Pierre Karl Péladeau

L'ambivalence de Péladeau

PKP est dans l'eau trouble. Le difficile passage du monde affairé et calculé des affaires au monde turbulent et imprévisible de la politique ne se fait pas en douce.
Dans un passé pas si lointain, PKP pouvait gérer ses affaires sans que personne n'ait un droit de regard sur ses activités. Dans un autre passé beaucoup plus récent, PKP doit se mêler des affaires de l'État en n'oubliant jamais que tout le monde a un droit de regard sur ses activités, ses paroles et ses moindres gestes.
Il n'y a pas si longtemps, quelqu'un m'affirmait qu'il aimait mieux un premier ministre qui contrôle un empire médiatique majeur à un autre empire médiatique, de même taille, qui contrôle un premier Ministre. Les deux formules s'inversent mais elles ne sont pas d'égale valeur.
L'homme politique ne peut posséder le contrôle de la moitié des médias québécois et se dire absolument neutre. Il peut toujours influencer ceux-ci. L'homme politique qui est au pouvoir, avec l'aide d'une bonne partie des médias, peut toujours les ignorer totalement ou en partie, suite à la prise de pouvoir.

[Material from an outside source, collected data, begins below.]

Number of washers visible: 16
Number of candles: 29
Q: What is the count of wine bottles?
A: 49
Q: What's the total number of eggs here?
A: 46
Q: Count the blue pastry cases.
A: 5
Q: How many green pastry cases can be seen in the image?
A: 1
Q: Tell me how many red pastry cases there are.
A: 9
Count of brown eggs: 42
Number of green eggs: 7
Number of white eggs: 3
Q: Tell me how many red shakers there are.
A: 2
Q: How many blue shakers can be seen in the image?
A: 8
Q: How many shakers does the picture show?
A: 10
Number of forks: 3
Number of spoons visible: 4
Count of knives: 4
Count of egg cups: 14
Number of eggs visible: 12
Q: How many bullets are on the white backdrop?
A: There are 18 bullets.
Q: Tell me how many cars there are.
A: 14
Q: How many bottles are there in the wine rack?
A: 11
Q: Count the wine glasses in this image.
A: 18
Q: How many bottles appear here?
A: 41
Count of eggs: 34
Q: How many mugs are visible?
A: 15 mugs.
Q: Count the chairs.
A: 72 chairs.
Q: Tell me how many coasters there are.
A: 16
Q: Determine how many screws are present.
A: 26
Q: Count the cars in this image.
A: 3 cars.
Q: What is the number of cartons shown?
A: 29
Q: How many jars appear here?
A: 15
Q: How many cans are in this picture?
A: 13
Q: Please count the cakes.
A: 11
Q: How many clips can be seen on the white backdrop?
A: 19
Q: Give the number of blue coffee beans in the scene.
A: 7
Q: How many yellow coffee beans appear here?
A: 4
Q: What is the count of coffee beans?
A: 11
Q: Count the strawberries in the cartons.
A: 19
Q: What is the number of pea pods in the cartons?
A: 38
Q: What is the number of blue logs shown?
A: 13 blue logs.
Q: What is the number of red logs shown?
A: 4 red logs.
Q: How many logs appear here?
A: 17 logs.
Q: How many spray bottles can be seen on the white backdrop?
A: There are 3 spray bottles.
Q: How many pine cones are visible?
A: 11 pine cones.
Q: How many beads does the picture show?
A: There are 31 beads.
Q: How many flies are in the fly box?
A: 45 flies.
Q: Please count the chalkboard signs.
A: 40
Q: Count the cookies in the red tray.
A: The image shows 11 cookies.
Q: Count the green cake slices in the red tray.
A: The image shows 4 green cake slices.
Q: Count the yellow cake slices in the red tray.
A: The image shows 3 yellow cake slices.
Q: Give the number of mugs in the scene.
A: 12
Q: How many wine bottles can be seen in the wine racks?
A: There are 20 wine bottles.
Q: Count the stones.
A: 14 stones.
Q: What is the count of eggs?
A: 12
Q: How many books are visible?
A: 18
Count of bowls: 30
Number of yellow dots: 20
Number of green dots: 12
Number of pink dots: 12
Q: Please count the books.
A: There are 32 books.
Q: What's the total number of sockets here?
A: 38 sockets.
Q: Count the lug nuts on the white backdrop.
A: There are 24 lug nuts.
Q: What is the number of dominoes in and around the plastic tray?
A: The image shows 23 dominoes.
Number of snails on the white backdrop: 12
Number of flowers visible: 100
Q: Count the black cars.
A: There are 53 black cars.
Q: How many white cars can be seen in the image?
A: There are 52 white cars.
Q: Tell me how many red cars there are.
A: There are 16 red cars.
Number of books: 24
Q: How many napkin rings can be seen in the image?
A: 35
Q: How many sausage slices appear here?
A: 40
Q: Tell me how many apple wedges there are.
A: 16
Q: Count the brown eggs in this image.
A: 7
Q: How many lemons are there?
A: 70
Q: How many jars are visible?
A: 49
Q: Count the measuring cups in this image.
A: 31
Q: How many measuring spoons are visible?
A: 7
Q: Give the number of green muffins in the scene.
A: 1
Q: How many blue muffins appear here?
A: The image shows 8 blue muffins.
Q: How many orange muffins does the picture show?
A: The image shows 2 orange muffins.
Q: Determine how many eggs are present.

PKF doit jouer visière levée. Ou bien, il quitte la vie politique pour s'occuper de ses affaires, ou il fait le deuil de ses affaires pour se consacrer totalement à la politique.
PKF croit à l'indépendance du Québec. C'est son choix et sa conviction. Indépendant de fortune, il n'est pas obligé d'occuper une banquette à l'Assemblée nationale pour défendre son idée.
Avant son élection au poste de premier Ministre, René Lévesque - sans être élu à l'Assemblée - a arpenté le Québec, de long en large, pour expliquer son option. PKP pourrait avoir le goût de chausser les souliers de l'ancien chef du PQ. Il pourrait le faire quand il veut et comme il le veut. Comme les ténors indépendantistes clament qu'il faut unir les forces dispersées, PKF, à temps plein, pourrait se donner ce rôle. Le fera-t-il? Probablement pas!
Il est plus difficile de descendre dans les sous-sols des salles paroissiales que d'être braqué devant une caméra et, par ricochet, passer à la télé au bulletin de nouvelles en fin de soirée. Les médias sont bien plus importants que le contact direct avec les gens ordinaires. Que PKP le veuille ou non, son nom est collé aux médias et pour s'en sortir, il devra se mêler à la foule qui ne le connaisse pas, qui ne l'a jamais côtoyé, qui espère le voir et l'entendre.